Nathan Labenz: (1:23:48) I do worry about that. The nuclear outcome for AI would definitely be a real tragedy. And I'm a big proponent right now of 2 projects I'll highlight that I think are, like, maybe the most important things going on right now. 1 from Google DeepMind have an episode coming soon on the med what was medpalm, now is medgemini.

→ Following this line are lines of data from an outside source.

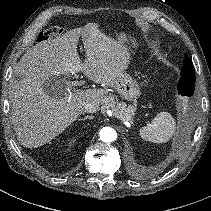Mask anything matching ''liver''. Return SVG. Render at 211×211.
<instances>
[{
	"label": "liver",
	"mask_w": 211,
	"mask_h": 211,
	"mask_svg": "<svg viewBox=\"0 0 211 211\" xmlns=\"http://www.w3.org/2000/svg\"><path fill=\"white\" fill-rule=\"evenodd\" d=\"M98 28L89 23L38 43L26 51L15 67L10 92L11 120L24 147L36 148L51 141L82 114L86 103L97 105L99 110L107 95L102 88L75 90L74 83L63 79V93L53 97L44 89L50 76L83 72L95 83L115 87L127 69L130 52L124 40H114ZM80 36L87 56L84 62L77 52Z\"/></svg>",
	"instance_id": "6515ba94"
}]
</instances>
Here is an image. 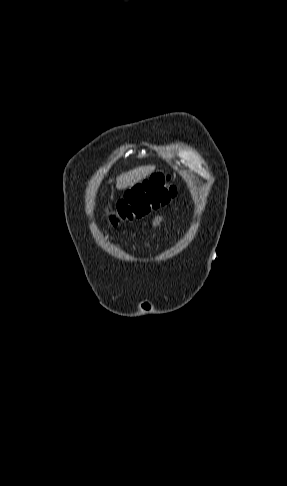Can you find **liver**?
<instances>
[{"instance_id":"6515ba94","label":"liver","mask_w":287,"mask_h":486,"mask_svg":"<svg viewBox=\"0 0 287 486\" xmlns=\"http://www.w3.org/2000/svg\"><path fill=\"white\" fill-rule=\"evenodd\" d=\"M155 170L154 165H147L135 168L126 173L121 174L116 178V188L118 190L126 189L131 187L146 178Z\"/></svg>"}]
</instances>
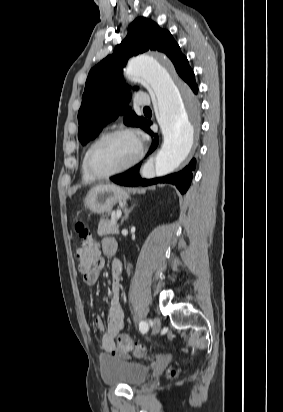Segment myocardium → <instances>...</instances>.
<instances>
[{"mask_svg": "<svg viewBox=\"0 0 283 412\" xmlns=\"http://www.w3.org/2000/svg\"><path fill=\"white\" fill-rule=\"evenodd\" d=\"M122 134H126V135H131L133 137H135L138 141L139 144V149H138V153L135 156V158L129 162L128 164H126L125 166L113 170L111 172L108 173H98L96 172L91 164V158L92 155L95 151V149L100 146L103 142L107 141L108 139L116 136V135H122ZM144 145L143 142L141 141L140 137L138 136V134L131 128H127V127H122V128H116L113 130H110L106 133H104L103 135H101L100 137H98L89 147L87 153H86V157H85V165L87 168V171L89 172V174L94 178V179H107L110 178L114 175L120 174L124 171L129 170L130 168L134 167L138 162H140V160L143 158L144 155Z\"/></svg>", "mask_w": 283, "mask_h": 412, "instance_id": "myocardium-1", "label": "myocardium"}]
</instances>
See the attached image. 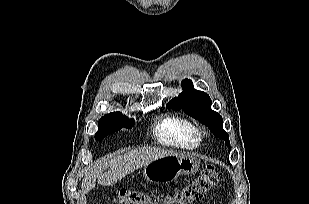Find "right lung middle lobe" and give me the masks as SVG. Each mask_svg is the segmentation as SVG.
Listing matches in <instances>:
<instances>
[{"label":"right lung middle lobe","instance_id":"1","mask_svg":"<svg viewBox=\"0 0 309 204\" xmlns=\"http://www.w3.org/2000/svg\"><path fill=\"white\" fill-rule=\"evenodd\" d=\"M134 126V121L128 119L125 115L120 112H114L107 114L100 118L98 123V131L95 134V139L97 141L102 140L107 135L120 130L125 127L130 129Z\"/></svg>","mask_w":309,"mask_h":204}]
</instances>
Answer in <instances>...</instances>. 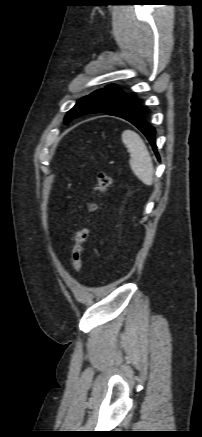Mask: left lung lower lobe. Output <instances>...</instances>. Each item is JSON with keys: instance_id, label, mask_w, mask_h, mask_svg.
<instances>
[{"instance_id": "obj_1", "label": "left lung lower lobe", "mask_w": 202, "mask_h": 437, "mask_svg": "<svg viewBox=\"0 0 202 437\" xmlns=\"http://www.w3.org/2000/svg\"><path fill=\"white\" fill-rule=\"evenodd\" d=\"M107 114L121 117L135 125L147 137L158 160H160L155 143V128L152 127L145 119L144 107L141 104L131 101L123 106L107 112Z\"/></svg>"}]
</instances>
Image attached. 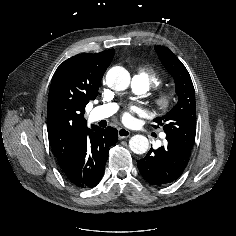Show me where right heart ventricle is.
<instances>
[{
	"instance_id": "e07e8e85",
	"label": "right heart ventricle",
	"mask_w": 236,
	"mask_h": 236,
	"mask_svg": "<svg viewBox=\"0 0 236 236\" xmlns=\"http://www.w3.org/2000/svg\"><path fill=\"white\" fill-rule=\"evenodd\" d=\"M136 77L145 83L149 88L161 82V77L151 66L141 68Z\"/></svg>"
}]
</instances>
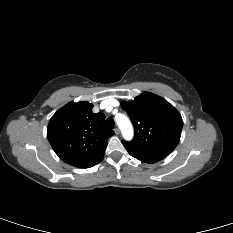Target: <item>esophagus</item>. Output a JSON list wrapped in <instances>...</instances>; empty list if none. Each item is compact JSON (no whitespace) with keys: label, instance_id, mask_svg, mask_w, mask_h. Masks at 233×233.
<instances>
[{"label":"esophagus","instance_id":"1","mask_svg":"<svg viewBox=\"0 0 233 233\" xmlns=\"http://www.w3.org/2000/svg\"><path fill=\"white\" fill-rule=\"evenodd\" d=\"M114 132H115V134H116V135H119V133H120L119 128H118V127H116V128L114 129Z\"/></svg>","mask_w":233,"mask_h":233}]
</instances>
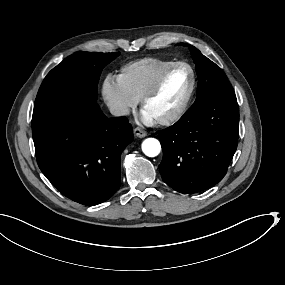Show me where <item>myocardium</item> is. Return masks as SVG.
Masks as SVG:
<instances>
[{"instance_id":"obj_1","label":"myocardium","mask_w":285,"mask_h":285,"mask_svg":"<svg viewBox=\"0 0 285 285\" xmlns=\"http://www.w3.org/2000/svg\"><path fill=\"white\" fill-rule=\"evenodd\" d=\"M185 71H188V73L190 74V77H191L190 86H189V90L187 92V95H186L182 105L177 110L157 119V121L161 124L173 123V122L177 121L178 119H180L183 116V114L187 111V109L191 103L194 88H195V77H194L193 72L190 69H187V68L182 67V66L171 67V68L167 69L158 78V80L155 82V84L152 87H150L147 91H145L143 93V95L140 97V106H141V109H143L144 106L146 105V103L151 99V97L154 96L156 93H158L161 90V88L163 87L165 82L173 74L185 73Z\"/></svg>"}]
</instances>
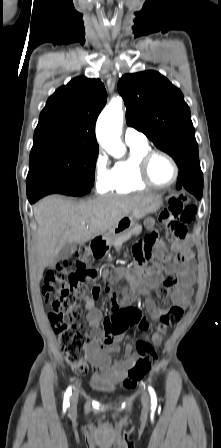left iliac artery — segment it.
<instances>
[{"instance_id": "1", "label": "left iliac artery", "mask_w": 221, "mask_h": 448, "mask_svg": "<svg viewBox=\"0 0 221 448\" xmlns=\"http://www.w3.org/2000/svg\"><path fill=\"white\" fill-rule=\"evenodd\" d=\"M148 390H149V393H150V396H151V408L155 409L156 406H157V398H156L155 391L150 386L148 387Z\"/></svg>"}]
</instances>
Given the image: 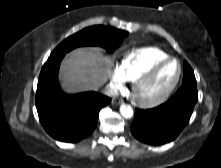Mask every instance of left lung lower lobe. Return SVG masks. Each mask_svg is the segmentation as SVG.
<instances>
[{
	"label": "left lung lower lobe",
	"instance_id": "1",
	"mask_svg": "<svg viewBox=\"0 0 221 168\" xmlns=\"http://www.w3.org/2000/svg\"><path fill=\"white\" fill-rule=\"evenodd\" d=\"M196 83L182 84L162 105L152 109H136L131 133L149 145H163L173 141L188 124L198 101Z\"/></svg>",
	"mask_w": 221,
	"mask_h": 168
}]
</instances>
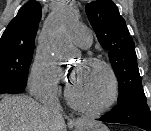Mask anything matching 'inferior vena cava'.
Returning a JSON list of instances; mask_svg holds the SVG:
<instances>
[{"mask_svg": "<svg viewBox=\"0 0 151 131\" xmlns=\"http://www.w3.org/2000/svg\"><path fill=\"white\" fill-rule=\"evenodd\" d=\"M41 103L45 110L53 112L57 117L59 116L61 106L54 91L46 89L41 98Z\"/></svg>", "mask_w": 151, "mask_h": 131, "instance_id": "inferior-vena-cava-1", "label": "inferior vena cava"}]
</instances>
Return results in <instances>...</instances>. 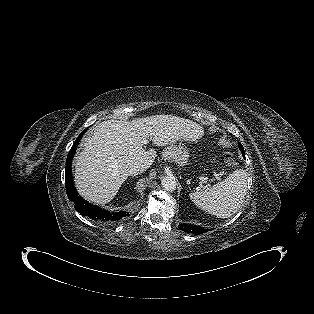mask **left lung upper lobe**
Wrapping results in <instances>:
<instances>
[{
	"label": "left lung upper lobe",
	"mask_w": 314,
	"mask_h": 314,
	"mask_svg": "<svg viewBox=\"0 0 314 314\" xmlns=\"http://www.w3.org/2000/svg\"><path fill=\"white\" fill-rule=\"evenodd\" d=\"M239 148L241 151H244L243 146L241 145V143L239 142Z\"/></svg>",
	"instance_id": "5c2ea615"
}]
</instances>
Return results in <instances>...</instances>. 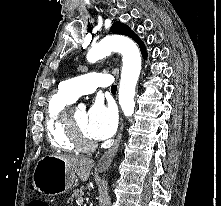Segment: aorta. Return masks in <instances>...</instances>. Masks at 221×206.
Here are the masks:
<instances>
[{
    "label": "aorta",
    "instance_id": "aorta-1",
    "mask_svg": "<svg viewBox=\"0 0 221 206\" xmlns=\"http://www.w3.org/2000/svg\"><path fill=\"white\" fill-rule=\"evenodd\" d=\"M111 52L122 54V73L119 88V104L126 117L134 112L135 87L141 70V55L137 45L129 38L121 35L106 36L93 45L87 55V61H96L108 56Z\"/></svg>",
    "mask_w": 221,
    "mask_h": 206
}]
</instances>
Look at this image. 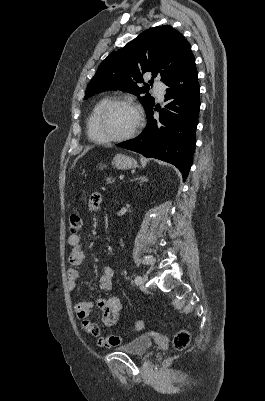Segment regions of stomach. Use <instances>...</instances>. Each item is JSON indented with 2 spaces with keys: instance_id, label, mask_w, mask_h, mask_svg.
<instances>
[{
  "instance_id": "1",
  "label": "stomach",
  "mask_w": 265,
  "mask_h": 401,
  "mask_svg": "<svg viewBox=\"0 0 265 401\" xmlns=\"http://www.w3.org/2000/svg\"><path fill=\"white\" fill-rule=\"evenodd\" d=\"M112 164L119 168V170H126V168H136L137 162L132 156H126V154H115Z\"/></svg>"
}]
</instances>
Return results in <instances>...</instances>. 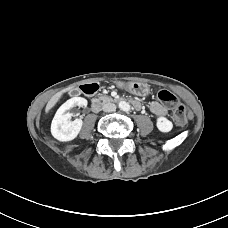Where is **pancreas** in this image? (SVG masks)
<instances>
[{"label": "pancreas", "mask_w": 228, "mask_h": 228, "mask_svg": "<svg viewBox=\"0 0 228 228\" xmlns=\"http://www.w3.org/2000/svg\"><path fill=\"white\" fill-rule=\"evenodd\" d=\"M99 100L103 101V103H106V102L112 101L113 99L111 97H108V96H100Z\"/></svg>", "instance_id": "obj_1"}]
</instances>
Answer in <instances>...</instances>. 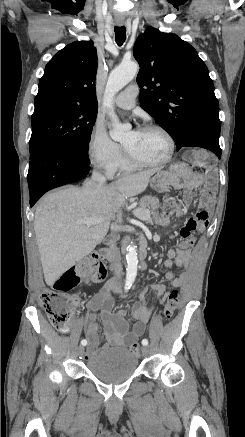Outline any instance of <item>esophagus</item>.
<instances>
[{"label":"esophagus","mask_w":245,"mask_h":437,"mask_svg":"<svg viewBox=\"0 0 245 437\" xmlns=\"http://www.w3.org/2000/svg\"><path fill=\"white\" fill-rule=\"evenodd\" d=\"M124 24V22H117L118 26H122Z\"/></svg>","instance_id":"1"}]
</instances>
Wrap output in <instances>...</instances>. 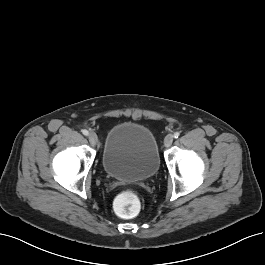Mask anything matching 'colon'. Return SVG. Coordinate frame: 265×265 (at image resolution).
Listing matches in <instances>:
<instances>
[{
	"label": "colon",
	"mask_w": 265,
	"mask_h": 265,
	"mask_svg": "<svg viewBox=\"0 0 265 265\" xmlns=\"http://www.w3.org/2000/svg\"><path fill=\"white\" fill-rule=\"evenodd\" d=\"M114 207L119 216L132 218L140 210V201L134 191L124 190L116 197Z\"/></svg>",
	"instance_id": "5ec220e1"
}]
</instances>
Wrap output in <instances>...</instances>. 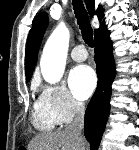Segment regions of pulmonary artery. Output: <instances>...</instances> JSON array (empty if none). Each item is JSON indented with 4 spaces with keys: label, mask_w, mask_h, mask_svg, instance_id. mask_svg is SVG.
I'll return each instance as SVG.
<instances>
[{
    "label": "pulmonary artery",
    "mask_w": 139,
    "mask_h": 150,
    "mask_svg": "<svg viewBox=\"0 0 139 150\" xmlns=\"http://www.w3.org/2000/svg\"><path fill=\"white\" fill-rule=\"evenodd\" d=\"M88 57V52L83 45H78L74 47L71 51V58L74 61L82 62Z\"/></svg>",
    "instance_id": "obj_1"
}]
</instances>
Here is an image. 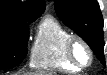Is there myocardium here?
I'll list each match as a JSON object with an SVG mask.
<instances>
[{
	"label": "myocardium",
	"mask_w": 107,
	"mask_h": 75,
	"mask_svg": "<svg viewBox=\"0 0 107 75\" xmlns=\"http://www.w3.org/2000/svg\"><path fill=\"white\" fill-rule=\"evenodd\" d=\"M76 44H81L87 50L89 58L86 63H82L76 58L74 53V47ZM65 51L68 60L80 69L89 67L93 62V50L90 45L80 36L71 35L66 41Z\"/></svg>",
	"instance_id": "myocardium-1"
}]
</instances>
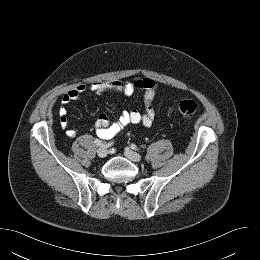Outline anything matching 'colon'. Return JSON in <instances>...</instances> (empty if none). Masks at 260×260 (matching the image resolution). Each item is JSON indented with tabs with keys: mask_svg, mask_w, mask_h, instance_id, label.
<instances>
[{
	"mask_svg": "<svg viewBox=\"0 0 260 260\" xmlns=\"http://www.w3.org/2000/svg\"><path fill=\"white\" fill-rule=\"evenodd\" d=\"M178 110L185 116H192L197 111V104L193 100L184 99L178 103Z\"/></svg>",
	"mask_w": 260,
	"mask_h": 260,
	"instance_id": "obj_1",
	"label": "colon"
}]
</instances>
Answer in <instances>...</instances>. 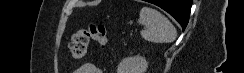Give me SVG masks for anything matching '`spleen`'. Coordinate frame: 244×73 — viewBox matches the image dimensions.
Here are the masks:
<instances>
[{"label": "spleen", "mask_w": 244, "mask_h": 73, "mask_svg": "<svg viewBox=\"0 0 244 73\" xmlns=\"http://www.w3.org/2000/svg\"><path fill=\"white\" fill-rule=\"evenodd\" d=\"M138 23L145 26L141 36L152 43H170L177 37L174 25L159 11L143 7L140 11Z\"/></svg>", "instance_id": "1"}]
</instances>
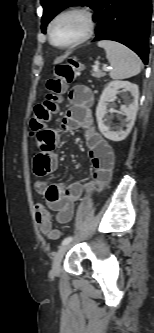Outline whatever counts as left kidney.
<instances>
[{
  "mask_svg": "<svg viewBox=\"0 0 154 333\" xmlns=\"http://www.w3.org/2000/svg\"><path fill=\"white\" fill-rule=\"evenodd\" d=\"M120 89L129 91L133 101L129 105H121V111L126 116L122 126L114 131L111 128V117H106L108 102L116 97ZM139 89L136 84L129 81H111L103 90L96 108V118L100 132L109 140L119 142L124 140L131 132L138 110Z\"/></svg>",
  "mask_w": 154,
  "mask_h": 333,
  "instance_id": "obj_1",
  "label": "left kidney"
}]
</instances>
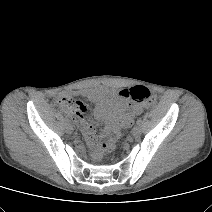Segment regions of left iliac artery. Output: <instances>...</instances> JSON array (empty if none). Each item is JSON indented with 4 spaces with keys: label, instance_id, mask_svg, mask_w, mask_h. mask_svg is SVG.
<instances>
[{
    "label": "left iliac artery",
    "instance_id": "obj_1",
    "mask_svg": "<svg viewBox=\"0 0 212 212\" xmlns=\"http://www.w3.org/2000/svg\"><path fill=\"white\" fill-rule=\"evenodd\" d=\"M136 123H137V125H141L142 119L141 118H138Z\"/></svg>",
    "mask_w": 212,
    "mask_h": 212
}]
</instances>
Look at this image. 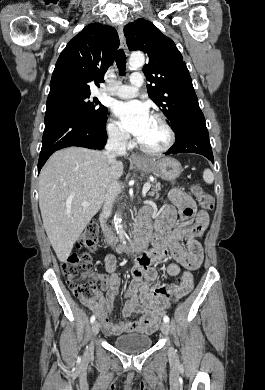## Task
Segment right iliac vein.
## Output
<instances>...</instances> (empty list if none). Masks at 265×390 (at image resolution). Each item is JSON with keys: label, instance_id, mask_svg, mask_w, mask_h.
Listing matches in <instances>:
<instances>
[{"label": "right iliac vein", "instance_id": "63e3f726", "mask_svg": "<svg viewBox=\"0 0 265 390\" xmlns=\"http://www.w3.org/2000/svg\"><path fill=\"white\" fill-rule=\"evenodd\" d=\"M99 328H100V325H99V322L98 321H95L92 325V335L93 336H96L99 332ZM93 348H94V342L93 340L91 341V343L89 344L88 348H87V351H86V355L87 356H90L92 355L93 353Z\"/></svg>", "mask_w": 265, "mask_h": 390}]
</instances>
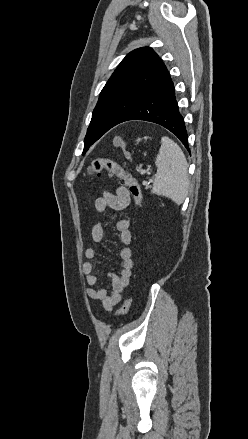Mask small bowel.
<instances>
[{"label":"small bowel","instance_id":"obj_1","mask_svg":"<svg viewBox=\"0 0 248 439\" xmlns=\"http://www.w3.org/2000/svg\"><path fill=\"white\" fill-rule=\"evenodd\" d=\"M130 200L129 191L124 186H120L116 189L115 193L104 191L102 196L95 200V209L98 212H105L107 209L123 210L129 205ZM116 229L121 243L129 245L132 240L129 220L124 217L117 219ZM91 238L95 243H100L103 240V223H96L92 227ZM84 254L87 260L83 263L82 270L85 274L86 284L89 286L87 295L93 300L100 301L106 311H112L121 301L123 290L129 285L134 265L132 251L128 246L120 249L119 256L122 261V269L118 275L114 273L108 275L110 278L109 289L100 286L99 278L94 272L95 263L93 260L96 256V250L93 247H89L85 250Z\"/></svg>","mask_w":248,"mask_h":439}]
</instances>
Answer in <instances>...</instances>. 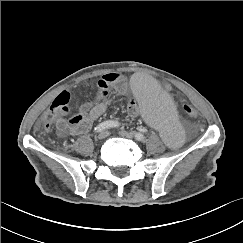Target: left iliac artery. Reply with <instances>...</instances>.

Martin Casado: (1:24:10) That's awesome.
Nathan Labenz: (1:24:10) And they're just grinding, man. It's like
Martin Casado: (1:24:14) I love it.
Nathan Labenz: (1:24:14) Dialing in the diagnosis, really strong evals, expanding modalities to radiology, all these other things. And I love it because I like I think we can all love it because we all want everybody to have this sort of access to quality expertise. And obviously it's like all too scarce. I also love it because it does demonstrate pretty compellingly, although, as always, we could debate around this that there is potential for extreme value today, even kind of the current level of systems without necessarily having to, like, 100 x or 1000 x or 10,000 x the the scale of the the training runs. I asked the guys there, do you guys think you could create your AI doctor vision if Gemini 1.5 Pro was the blasted best model you ever got to build on? And they were like, yeah. I think so. It would take us a little longer. That's awesome. But I think, yeah, I think we could probably make it happen. And OpenAI has a similar 1. They're working with Harvey. As I'm sure you, you know, are familiar, they have a a custom model that they're doing for them. And same deal. Right? They're working on GPT-four base. It's like incremental compute, not orders of magnitude compute. And they're, again, like, just achieving huge gains. I think it was, like, 97%, preference ratio of the the dialed in model to the original base. So I am very much with you that I would hate to see us end up in a spot where, like, professional licensing, regulatory capture, rent seeking prevents us from getting the value, and I'm definitely, you know, vigilant against those sorts of threats. The flip side for me is I would love us to understand this a little bit better before we raced to the proverbial trillion dollar cluster or whatever that sort of AGI superintelligence might be. Sounds like you ultimately just don't think that's gonna happen. I take it you guys will not be investing in Ilia's new straight superintelligence venture.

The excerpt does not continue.